Re: How to create a virtualized and bulletproof work-environment

Posted: Mon Feb 15, 2010 5:32 am
by tproli
Actually I'm doing this for years now, without DeepFreeze though (I used it and Clean Slate for a while but at the end I removed).

Some issues:
- fonts: you have to disable/enable DeepFreeze if you install them, or use a font management tool that can load them temporarily - cumbersome for dtp works
- viruses/trojans/etc: some can inject code to your exe/dll/etc files even if they are outside the system partition - so don't feel secured even if DF is running

Re: How to create a virtualized and bulletproof work-environment

Posted: Mon Feb 15, 2010 5:48 am
by lyx
In general, if you rely on apps/content which integrate in the system (so, also system fonts), then this setup wont work for you. It only works comfortable if your needs can be (almost) completely covered by portable software (though, i guess if thinapp were affordable, it could solve most cases - not the fonts one though).

As for malware infecting executables outside my system:
1. that never ever happened to me in years (though, perhaps its also because i don't even install software which just "advertizes" itself with an invasive attitude - common sense 2.0 and stuff)
2. the setup doesn't make a virusscanner unnecessary.

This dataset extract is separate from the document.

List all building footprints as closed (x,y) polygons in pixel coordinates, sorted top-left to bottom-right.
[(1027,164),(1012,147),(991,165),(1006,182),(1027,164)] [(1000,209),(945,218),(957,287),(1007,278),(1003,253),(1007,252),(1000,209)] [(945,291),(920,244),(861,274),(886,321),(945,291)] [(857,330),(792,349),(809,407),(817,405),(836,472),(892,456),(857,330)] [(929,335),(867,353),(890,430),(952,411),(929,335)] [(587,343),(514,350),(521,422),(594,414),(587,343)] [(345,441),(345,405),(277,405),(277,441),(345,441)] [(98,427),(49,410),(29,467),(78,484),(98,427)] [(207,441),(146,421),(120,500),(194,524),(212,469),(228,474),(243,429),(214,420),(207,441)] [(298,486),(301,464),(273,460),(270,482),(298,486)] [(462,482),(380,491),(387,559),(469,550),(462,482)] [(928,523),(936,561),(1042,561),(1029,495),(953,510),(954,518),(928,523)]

It just makes a resident virusscanner unnecessary.
3. lets say my apps (T:) gets infected..... so? i'll catch it at the latest on the next fullsystem scan, and will do what? just replace my T:-container from a 1month old backup, which takes less than 5mins. The damage of malware-infections for the infected user mostly comes from: A) difficulty of reliable removal, B) risk of system malfunction, C) risk of app malfunction, D) the high cost of recovering from all those things. When malware cannot cause expensive damage anymore, then whats the problem?

P.S.: I consider the phrase "virusscanner" and "virusinfection" highly misleading nowadays, because virusses almost dont exist anymore nowadays. The vast majority of malware nowadays are: 1. crap/bloatware (yes, that stuff which is considered "legitimate"), 2. ad/spyware, 3. fraudware, 4. trojans/backdoors/botnets. All those are mostly only interested in stuff which is on C, because they hook into the system. The few virusses which nowadays still exist come in the form of "worms", and those in turn mostly spread via known insecure but very popular software.

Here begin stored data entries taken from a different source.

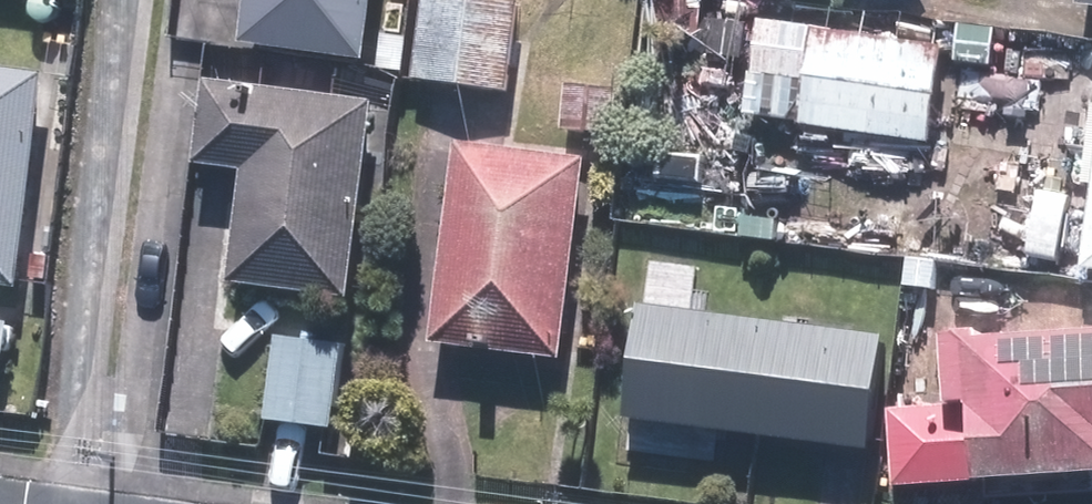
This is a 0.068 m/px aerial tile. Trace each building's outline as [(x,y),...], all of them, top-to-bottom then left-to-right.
[(257,39),(375,56),(374,64),(409,69),(413,42),(382,37),(387,0),(262,0),(257,39)] [(529,0),(432,0),(423,76),(451,80),(518,88),(529,0)] [(943,140),(957,42),(769,16),(762,70),(814,77),(808,121),(943,140)] [(0,60),(0,281),(32,285),(61,68),(0,60)] [(365,295),(390,96),(220,74),(208,161),(223,162),(256,167),(242,279),(365,295)] [(629,85),(577,81),(573,127),(625,131),(629,85)] [(602,153),(469,136),(443,339),(576,356),(602,153)] [(1080,192),(1051,186),(1038,248),(1067,254),(1080,192)] [(946,258),(917,255),(915,283),(943,286),(946,258)] [(635,303),(622,414),(855,443),(865,447),(879,333),(635,303)] [(1091,490),(1091,328),(974,336),(973,328),(936,330),(941,403),(883,406),(888,487),(981,481),(982,498),(1091,490)] [(355,340),(289,331),(278,417),(344,425),(355,340)]
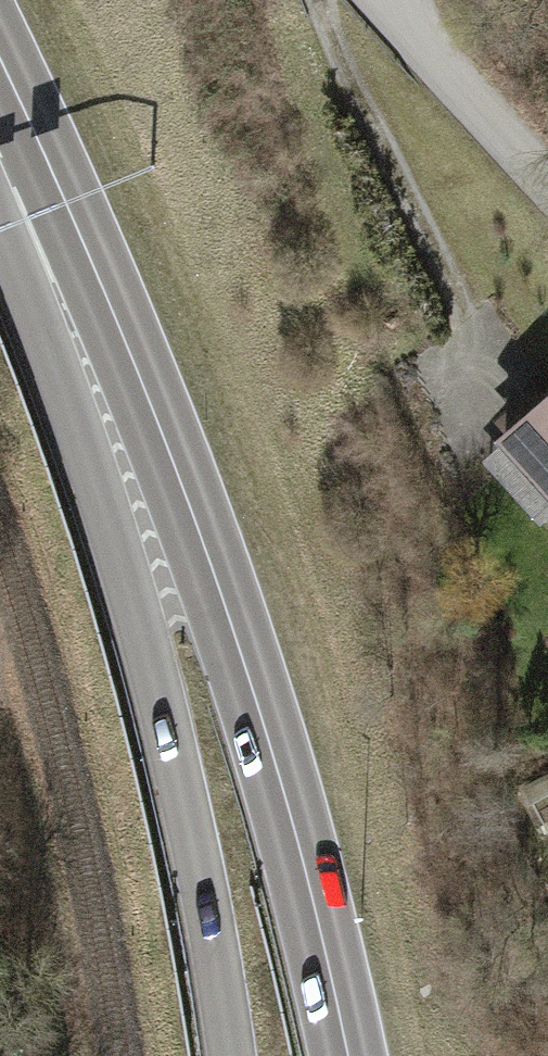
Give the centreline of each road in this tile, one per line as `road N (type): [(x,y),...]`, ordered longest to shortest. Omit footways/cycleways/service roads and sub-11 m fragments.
road 1 (secondary): [(0,64),(188,503),(252,686),(349,1055)]
road 2 (secondary): [(0,216),(107,516),(157,689),(229,1055)]
road 3 (residential): [(547,179),(387,0)]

For example, i only rarely and selectively apply windows updates. Why? I have just the bare minimum of services running, gagged IE, dont use mediaplayer, dont use outlook, dont use windows messenger, dont use remote desktop, dont use adobe acrobat reader - in other words, the majority of all security holes fixed every day, just arent present on my system in the first place.

Re: How to create a virtualized and bulletproof work-environment

Posted: Mon Feb 15, 2010 8:48 am
by Napiophelios
Nice article :)

I use a similar setup to build and test portables cuz my computer doesnt run virtual OS very well
and its simply freakin aggravating to use one in general (for me any way :mrgreen: )
So I have just a small partition (3gb) setup using Redllar's guidelines for setting up a virtual PC with DeepFreeze installed.
Except for drivers and a firewall, I have no programs installed on it (all portables :) )

Re: How to create a virtualized and bulletproof work-environment

Posted: Mon Feb 15, 2010 6:04 pm
by -.-
you can use returnil's program for same thing.

Normally I just use sandboxie :S simple to use and don't really need to worry much.
Anything I download gets ran in sandboxie, avira will pick up most viruses and such.

Plus I know what I'm downloading... that gets rid of most of the viruses...

Re: How to create a virtualized and bulletproof work-environment

Posted: Tue Feb 16, 2010 2:37 am
by lyx
The beginning post mentions "a few" more advantages, than simply being able to "try out" software sandboxed. I'm aware that the initial post is a bit long to read - still, you're basically replying to another thread :) This one discusses the following goals:

1. bulletproof and fast OS
2. complete virtual and portable "user account" - so, being able to transfer/backup/run your apps, settings, interface, associations, mail, docs, media to somewhere else - with one mouseclick - where it will work exactly the same without any modifications.